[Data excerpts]
━━━━━━━━━━

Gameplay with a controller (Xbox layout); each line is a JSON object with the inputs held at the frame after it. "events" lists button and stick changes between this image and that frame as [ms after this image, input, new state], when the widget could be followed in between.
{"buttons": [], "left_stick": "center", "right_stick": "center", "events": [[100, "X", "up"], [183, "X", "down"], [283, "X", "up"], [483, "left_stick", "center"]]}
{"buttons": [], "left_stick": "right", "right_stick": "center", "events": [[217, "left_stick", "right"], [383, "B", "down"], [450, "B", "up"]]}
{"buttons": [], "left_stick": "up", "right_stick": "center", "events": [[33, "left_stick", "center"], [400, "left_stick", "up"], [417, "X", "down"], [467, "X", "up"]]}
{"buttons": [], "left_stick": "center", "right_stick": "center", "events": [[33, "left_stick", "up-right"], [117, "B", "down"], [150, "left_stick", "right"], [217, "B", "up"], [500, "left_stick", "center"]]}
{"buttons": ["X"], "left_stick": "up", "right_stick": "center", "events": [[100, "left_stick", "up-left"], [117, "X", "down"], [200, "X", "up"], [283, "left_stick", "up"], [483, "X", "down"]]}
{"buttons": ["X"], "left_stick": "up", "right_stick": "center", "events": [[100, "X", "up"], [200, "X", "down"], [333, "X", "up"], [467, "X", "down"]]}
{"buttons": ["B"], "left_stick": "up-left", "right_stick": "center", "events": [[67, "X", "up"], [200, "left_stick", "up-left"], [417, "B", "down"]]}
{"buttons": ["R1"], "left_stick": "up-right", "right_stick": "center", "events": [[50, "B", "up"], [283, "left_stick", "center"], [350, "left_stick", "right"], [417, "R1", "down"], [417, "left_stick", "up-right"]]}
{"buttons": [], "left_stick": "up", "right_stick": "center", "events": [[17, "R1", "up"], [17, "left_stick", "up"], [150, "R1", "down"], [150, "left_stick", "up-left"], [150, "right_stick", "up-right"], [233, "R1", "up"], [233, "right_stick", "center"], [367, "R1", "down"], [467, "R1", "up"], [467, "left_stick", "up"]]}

━━━━━━━━━━

** TASK TO CARRY OUT **
Retype the entries word for word.

** WRITTEN SOLUTION **
Gameplay with a controller (Xbox layout); each line is a JSON object with the inputs held at the frame after it. "events" lists button and stick changes between this image and that frame as [ms after this image, input, new state], when the widget could be followed in between.
{"buttons": [], "left_stick": "center", "right_stick": "center", "events": [[100, "X", "up"], [183, "X", "down"], [283, "X", "up"], [483, "left_stick", "center"]]}
{"buttons": [], "left_stick": "right", "right_stick": "center", "events": [[217, "left_stick", "right"], [383, "B", "down"], [450, "B", "up"]]}
{"buttons": [], "left_stick": "up", "right_stick": "center", "events": [[33, "left_stick", "center"], [400, "left_stick", "up"], [417, "X", "down"], [467, "X", "up"]]}
{"buttons": [], "left_stick": "center", "right_stick": "center", "events": [[33, "left_stick", "up-right"], [117, "B", "down"], [150, "left_stick", "right"], [217, "B", "up"], [500, "left_stick", "center"]]}
{"buttons": ["X"], "left_stick": "up", "right_stick": "center", "events": [[100, "left_stick", "up-left"], [117, "X", "down"], [200, "X", "up"], [283, "left_stick", "up"], [483, "X", "down"]]}
{"buttons": ["X"], "left_stick": "up", "right_stick": "center", "events": [[100, "X", "up"], [200, "X", "down"], [333, "X", "up"], [467, "X", "down"]]}
{"buttons": ["B"], "left_stick": "up-left", "right_stick": "center", "events": [[67, "X", "up"], [200, "left_stick", "up-left"], [417, "B", "down"]]}
{"buttons": ["R1"], "left_stick": "up-right", "right_stick": "center", "events": [[50, "B", "up"], [283, "left_stick", "center"], [350, "left_stick", "right"], [417, "R1", "down"], [417, "left_stick", "up-right"]]}
{"buttons": [], "left_stick": "up", "right_stick": "center", "events": [[17, "R1", "up"], [17, "left_stick", "up"], [150, "R1", "down"], [150, "left_stick", "up-left"], [150, "right_stick", "up-right"], [233, "R1", "up"], [233, "right_stick", "center"], [367, "R1", "down"], [467, "R1", "up"], [467, "left_stick", "up"]]}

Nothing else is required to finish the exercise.